Burning Bush (Kino Lorber, DVD), Agnieszka Holland’s almost four-hour political thriller, tackles one of the most harrowing events of Czech social history: On January 6, 1969, college student Jan Palach doused himself in gasoline and lit himself afire in downtown Prague to protest the Soviet invasion of Czechoslovakia. Originally created as a three-part cable film for HBO Europe, it played festivals and some theaters in the U.S. but never made it to stateside HB, so disc and streaming is the only way most of us will have a chance to see it. And it is well worth seeing, a return to form for Holland, whose great films of the eighties and nineties (Angry Harvest, 1985, Europa Europa, 1990) combined the political, social and personal with a fiery volatility. Holland directed episodes of American cable dramas The Wire, The Killing, and Treme, and the expansive, multi-character storytelling seems to have inspired a new approach to her political work. She uses the experiences of numerous characters in the orbit of Jan and his act in the aftermath to give us a portrait of life and the political / social atmosphere in Prague in the year after the Soviet Invasion.

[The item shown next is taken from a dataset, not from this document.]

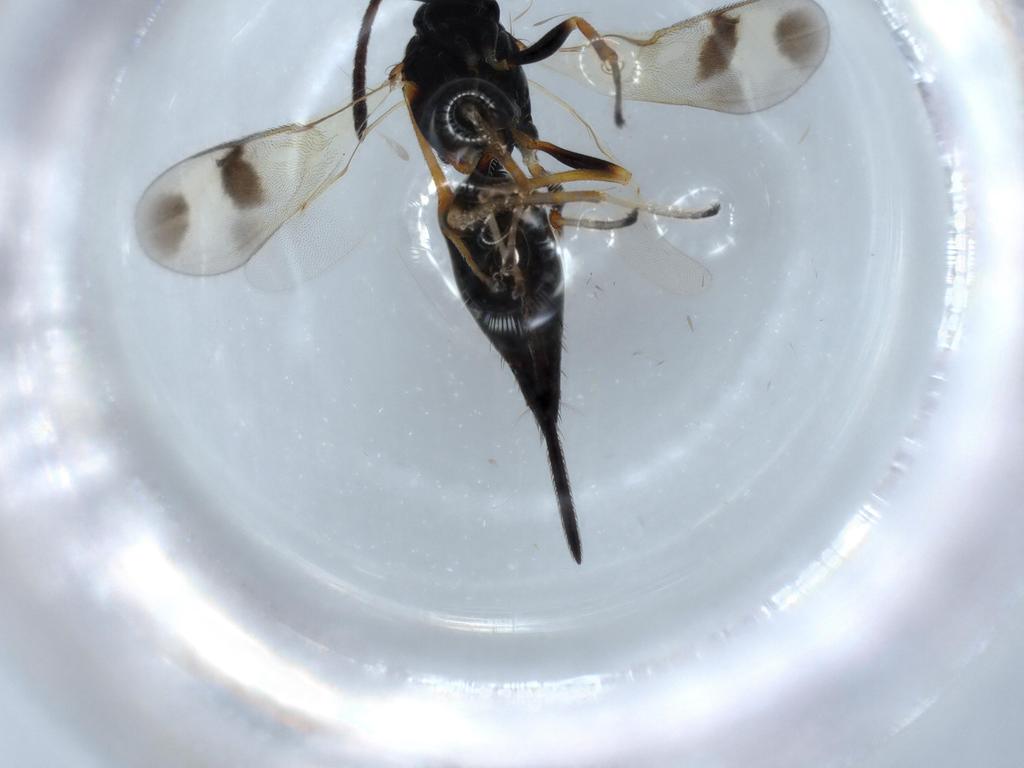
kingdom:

Holland’s film begins with Palach’s immolation and follows the long court case of libel against a Soviet-collaborator politician who told an audience that he had evidence that proved Jan was tricked into the action by a right-wing conspiracy. Why libel? Because that’s pretty much the sole legal action the family of the boy can take in Soviet-occupied Prague. The emotional, social, and political fallout of the ordeal—it all takes place in the space of nine months and every chapter (it was shown in three parts) opens with the date and the time elapsed since the death of Jan Palach—is woven into a rich (and at times tragic) portrait of resistance and complicity and the high cost of one family’s fight for the truth in the face of Soviet oppression.
Three parts adding up to four hours spread across two discs, in Czech with English subtitles. Supplements limited to stills and a trailer.
It is also available to stream from Fandor, a service that specializes in independent and foreign films.